→ **EXERCISE**:
Go through the data and retrieve each line that includes the string "სადაც".
[AVAILABLE DATA — start]
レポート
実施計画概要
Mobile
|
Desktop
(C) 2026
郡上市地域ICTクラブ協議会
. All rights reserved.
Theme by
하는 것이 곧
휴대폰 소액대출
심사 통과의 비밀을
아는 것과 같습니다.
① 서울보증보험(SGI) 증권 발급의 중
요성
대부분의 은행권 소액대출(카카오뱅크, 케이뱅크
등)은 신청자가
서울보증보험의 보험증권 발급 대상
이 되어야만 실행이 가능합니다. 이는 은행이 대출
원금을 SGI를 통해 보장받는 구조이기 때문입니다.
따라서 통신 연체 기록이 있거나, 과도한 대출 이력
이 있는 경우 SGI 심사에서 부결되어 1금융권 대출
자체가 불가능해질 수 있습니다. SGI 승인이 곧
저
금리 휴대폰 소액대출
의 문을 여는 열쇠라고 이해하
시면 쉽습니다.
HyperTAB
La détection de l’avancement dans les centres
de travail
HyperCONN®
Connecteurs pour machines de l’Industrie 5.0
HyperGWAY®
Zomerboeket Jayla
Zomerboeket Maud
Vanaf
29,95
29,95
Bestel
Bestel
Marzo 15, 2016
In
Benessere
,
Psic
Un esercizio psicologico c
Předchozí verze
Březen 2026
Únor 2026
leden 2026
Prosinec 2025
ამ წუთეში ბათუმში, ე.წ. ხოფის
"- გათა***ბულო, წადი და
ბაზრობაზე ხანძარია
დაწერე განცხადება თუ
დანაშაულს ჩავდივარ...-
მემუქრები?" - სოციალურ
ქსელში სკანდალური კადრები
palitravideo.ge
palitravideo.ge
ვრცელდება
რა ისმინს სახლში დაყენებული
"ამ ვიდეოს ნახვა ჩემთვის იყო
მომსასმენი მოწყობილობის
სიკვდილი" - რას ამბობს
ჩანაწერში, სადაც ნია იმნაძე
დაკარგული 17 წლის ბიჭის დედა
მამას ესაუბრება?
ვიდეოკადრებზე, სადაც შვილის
[AVAILABLE DATA — finish]
→ **ANSWER TO THE PROBLEM**:
ჩანაწერში, სადაც ნია იმნაძე
ვიდეოკადრებზე, სადაც შვილის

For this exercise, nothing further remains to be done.